The advice from old gardeners is that August is the time to remove weeds and all spring plants except okra, cherry tomatoes and pole beans that look healthy. They say that your large tomato plants may have a few small “hangers on,” but unless you have at least 20-25 good sized fruit, pull up the plant and use any tomatoes in tomato relish or similar recipes.

Make sure that the fall garden will still get full sun. Remember how the sun’s rays shift around from season to season. All vegetables require sunlight to grow, and most need full sun. Full sun is at least eight hours of direct, intense sun per day. Vegetable plants like tomatoes, peppers, squash, beans and cucumbers will not produce well without enough sun. Afternoon shade is OK. Shading can come from a nearby privacy fence or a tall row of tomatoes that shade more shade-tolerant vegetables. Planting less than 6 feet from hedges, shrubs or trees is not a good idea either. These other larger plants will use up vitamins in the soil that your veggies need.

Once you’ve decided the “where” of your fun fall garden, be sure to till, weed and loosen the soil.

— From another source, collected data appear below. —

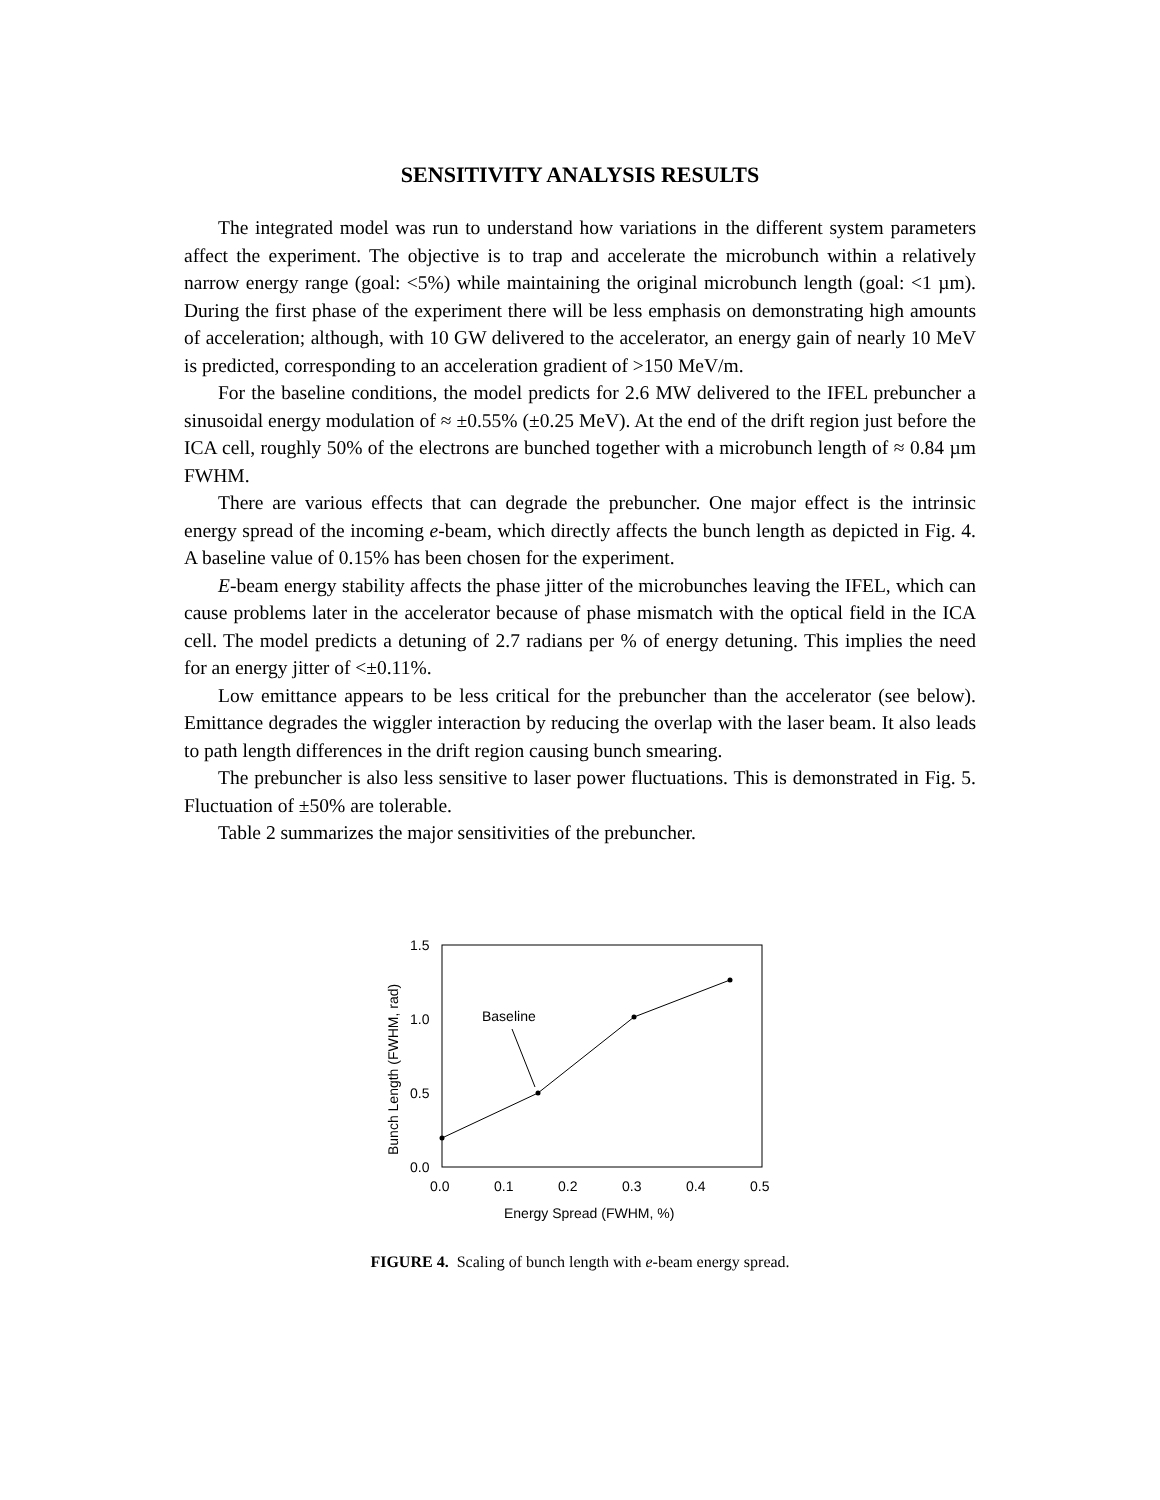SENSITIVITY ANALYSIS RESULTS
The integrated model was run to understand how variations in the different system parameters affect the experiment. The objective is to trap and accelerate the microbunch within a relatively narrow energy range (goal: <5%) while maintaining the original microbunch length (goal: <1 µm). During the first phase of the experiment there will be less emphasis on demonstrating high amounts of acceleration; although, with 10 GW delivered to the accelerator, an energy gain of nearly 10 MeV is predicted, corresponding to an acceleration gradient of >150 MeV/m.
For the baseline conditions, the model predicts for 2.6 MW delivered to the IFEL prebuncher a sinusoidal energy modulation of ≈ ±0.55% (±0.25 MeV). At the end of the drift region just before the ICA cell, roughly 50% of the electrons are bunched together with a microbunch length of ≈ 0.84 µm FWHM.
There are various effects that can degrade the prebuncher. One major effect is the intrinsic energy spread of the incoming e-beam, which directly affects the bunch length as depicted in Fig. 4. A baseline value of 0.15% has been chosen for the experiment.
E-beam energy stability affects the phase jitter of the microbunches leaving the IFEL, which can cause problems later in the accelerator because of phase mismatch with the optical field in the ICA cell. The model predicts a detuning of 2.7 radians per % of energy detuning. This implies the need for an energy jitter of <±0.11%.
Low emittance appears to be less critical for the prebuncher than the accelerator (see below). Emittance degrades the wiggler interaction by reducing the overlap with the laser beam. It also leads to path length differences in the drift region causing bunch smearing.
The prebuncher is also less sensitive to laser power fluctuations. This is demonstrated in Fig. 5. Fluctuation of ±50% are tolerable.
Table 2 summarizes the major sensitivities of the prebuncher.
1.5
1.0
0.5
0.0
0.0
0.1
0.2
0.3
0.4
0.5
Energy Spread (FWHM, %)
Bunch Length (FWHM, rad)
Baseline
FIGURE 4. Scaling of bunch length with e-beam energy spread.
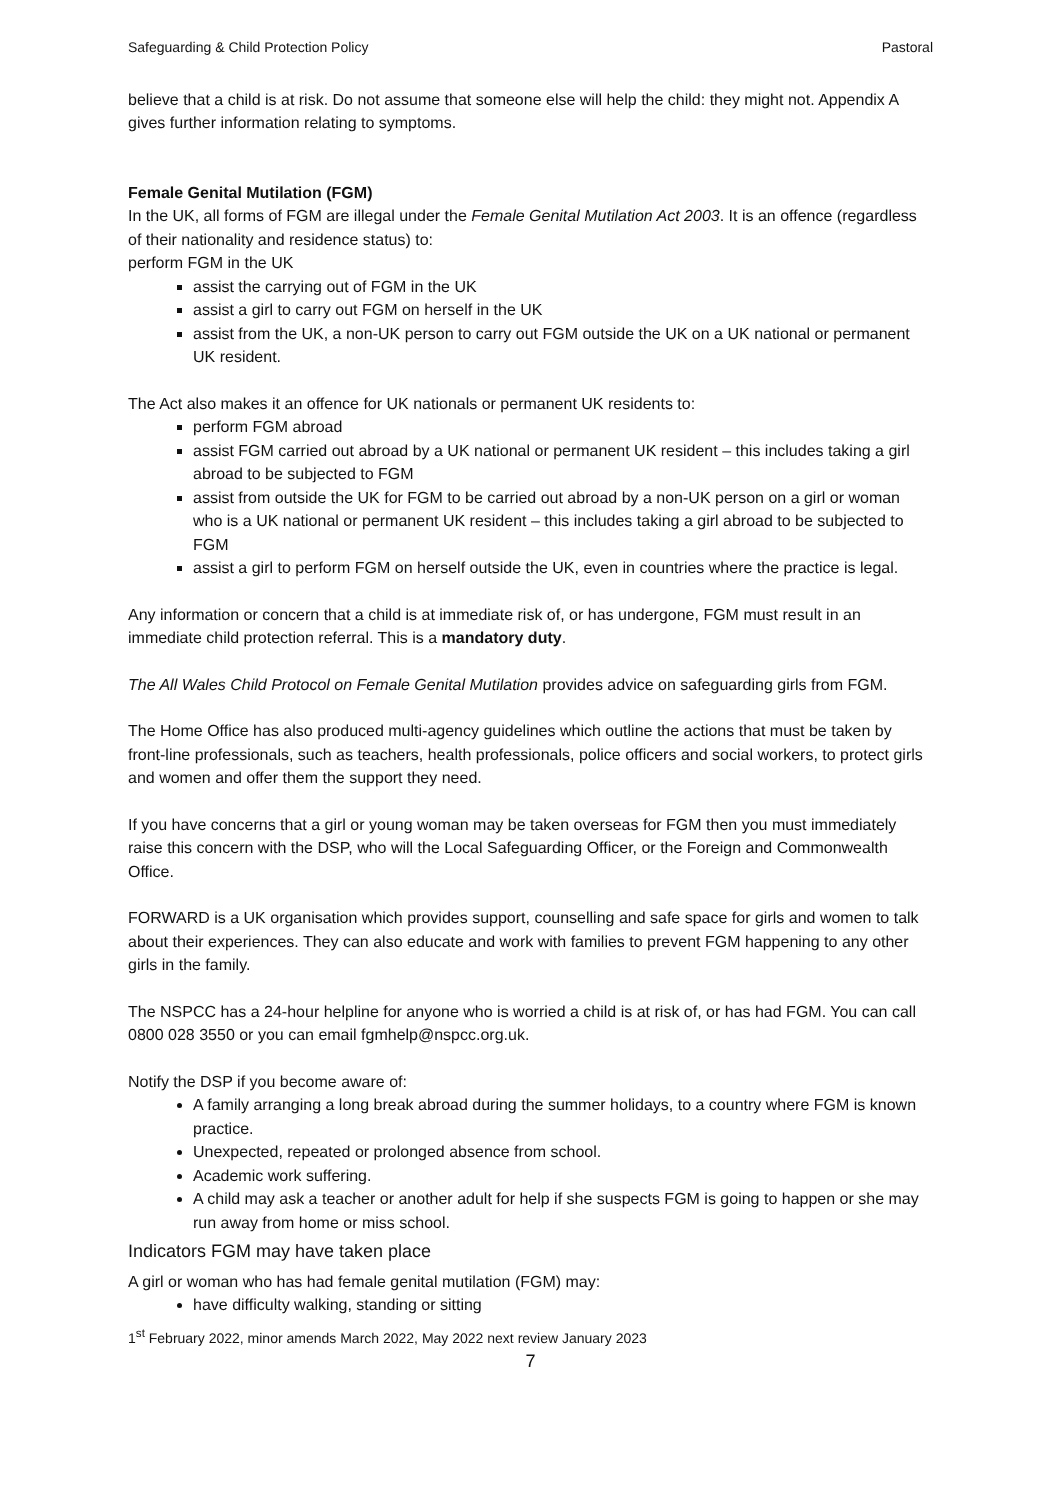Safeguarding & Child Protection Policy Pastoral
believe that a child is at risk. Do not assume that someone else will help the child: they might not. Appendix A gives further information relating to symptoms.
Female Genital Mutilation (FGM)
In the UK, all forms of FGM are illegal under the Female Genital Mutilation Act 2003. It is an offence (regardless of their nationality and residence status) to:
perform FGM in the UK
assist the carrying out of FGM in the UK
assist a girl to carry out FGM on herself in the UK
assist from the UK, a non-UK person to carry out FGM outside the UK on a UK national or permanent UK resident.
The Act also makes it an offence for UK nationals or permanent UK residents to:
perform FGM abroad
assist FGM carried out abroad by a UK national or permanent UK resident – this includes taking a girl abroad to be subjected to FGM
assist from outside the UK for FGM to be carried out abroad by a non-UK person on a girl or woman who is a UK national or permanent UK resident – this includes taking a girl abroad to be subjected to FGM
assist a girl to perform FGM on herself outside the UK, even in countries where the practice is legal.
Any information or concern that a child is at immediate risk of, or has undergone, FGM must result in an immediate child protection referral. This is a mandatory duty.
The All Wales Child Protocol on Female Genital Mutilation provides advice on safeguarding girls from FGM.
The Home Office has also produced multi-agency guidelines which outline the actions that must be taken by front-line professionals, such as teachers, health professionals, police officers and social workers, to protect girls and women and offer them the support they need.
If you have concerns that a girl or young woman may be taken overseas for FGM then you must immediately raise this concern with the DSP, who will the Local Safeguarding Officer, or the Foreign and Commonwealth Office.
FORWARD is a UK organisation which provides support, counselling and safe space for girls and women to talk about their experiences. They can also educate and work with families to prevent FGM happening to any other girls in the family.
The NSPCC has a 24-hour helpline for anyone who is worried a child is at risk of, or has had FGM. You can call 0800 028 3550 or you can email fgmhelp@nspcc.org.uk.
Notify the DSP if you become aware of:
A family arranging a long break abroad during the summer holidays, to a country where FGM is known practice.
Unexpected, repeated or prolonged absence from school.
Academic work suffering.
A child may ask a teacher or another adult for help if she suspects FGM is going to happen or she may run away from home or miss school.
Indicators FGM may have taken place
A girl or woman who has had female genital mutilation (FGM) may:
have difficulty walking, standing or sitting
1<sup>st</sup> February 2022, minor amends March 2022, May 2022 next review January 2023
7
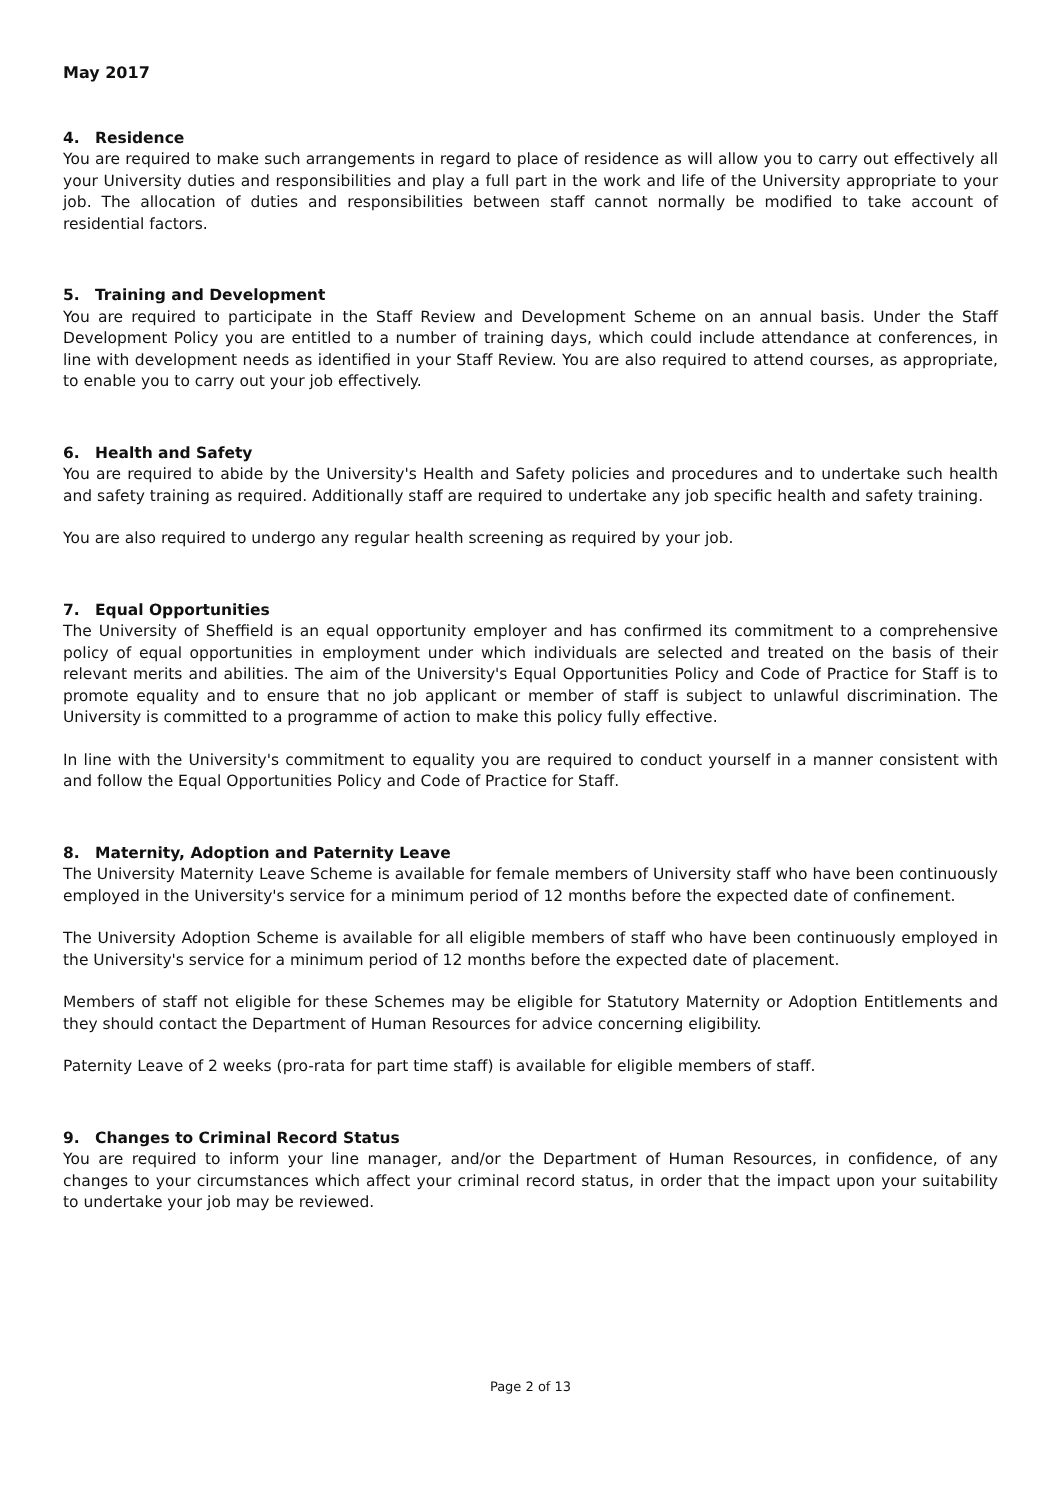May 2017
4. Residence
You are required to make such arrangements in regard to place of residence as will allow you to carry out effectively all your University duties and responsibilities and play a full part in the work and life of the University appropriate to your job. The allocation of duties and responsibilities between staff cannot normally be modified to take account of residential factors.
5. Training and Development
You are required to participate in the Staff Review and Development Scheme on an annual basis. Under the Staff Development Policy you are entitled to a number of training days, which could include attendance at conferences, in line with development needs as identified in your Staff Review. You are also required to attend courses, as appropriate, to enable you to carry out your job effectively.
6. Health and Safety
You are required to abide by the University's Health and Safety policies and procedures and to undertake such health and safety training as required. Additionally staff are required to undertake any job specific health and safety training.
You are also required to undergo any regular health screening as required by your job.
7. Equal Opportunities
The University of Sheffield is an equal opportunity employer and has confirmed its commitment to a comprehensive policy of equal opportunities in employment under which individuals are selected and treated on the basis of their relevant merits and abilities. The aim of the University's Equal Opportunities Policy and Code of Practice for Staff is to promote equality and to ensure that no job applicant or member of staff is subject to unlawful discrimination. The University is committed to a programme of action to make this policy fully effective.
In line with the University's commitment to equality you are required to conduct yourself in a manner consistent with and follow the Equal Opportunities Policy and Code of Practice for Staff.
8. Maternity, Adoption and Paternity Leave
The University Maternity Leave Scheme is available for female members of University staff who have been continuously employed in the University's service for a minimum period of 12 months before the expected date of confinement.
The University Adoption Scheme is available for all eligible members of staff who have been continuously employed in the University's service for a minimum period of 12 months before the expected date of placement.
Members of staff not eligible for these Schemes may be eligible for Statutory Maternity or Adoption Entitlements and they should contact the Department of Human Resources for advice concerning eligibility.
Paternity Leave of 2 weeks (pro-rata for part time staff) is available for eligible members of staff.
9. Changes to Criminal Record Status
You are required to inform your line manager, and/or the Department of Human Resources, in confidence, of any changes to your circumstances which affect your criminal record status, in order that the impact upon your suitability to undertake your job may be reviewed.
Page 2 of 13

This is a good time to shovel in some manure, or a little sand or organic matter to make this soil the best it can be. Some gardeners add in fertilizer or slow release fertilizer this time of year, too. Be prepared to water generously when you plant. It is still so hot outside. Water daily if it doesn’t rain.

Now that you have the soil ready, do a little planning regarding timing of what you want to grow. You can still use seeds or small plants. The Aggies categorize fall vegetable crops as long-term and short-term crops. The long-term veggies should be planted first. Why? The fear of frost and cold weather determine when to plant. Carrots, cauliflower, chard, collards, garlic, kale, lettuce, mustard, onions parsley, spinach and turnips and beets are more cold tolerant. Frost susceptible vegetables include beans, cantaloupes, corn, cucumbers, eggplants, okra, peas, peppers, sweet potatoes, squash, tomatoes and watermelons. The Aggie Horticulture website has oodles of additional information on fall gardens, including length of growing times and suggested varieties to use. And those Aggies are super good gardeners!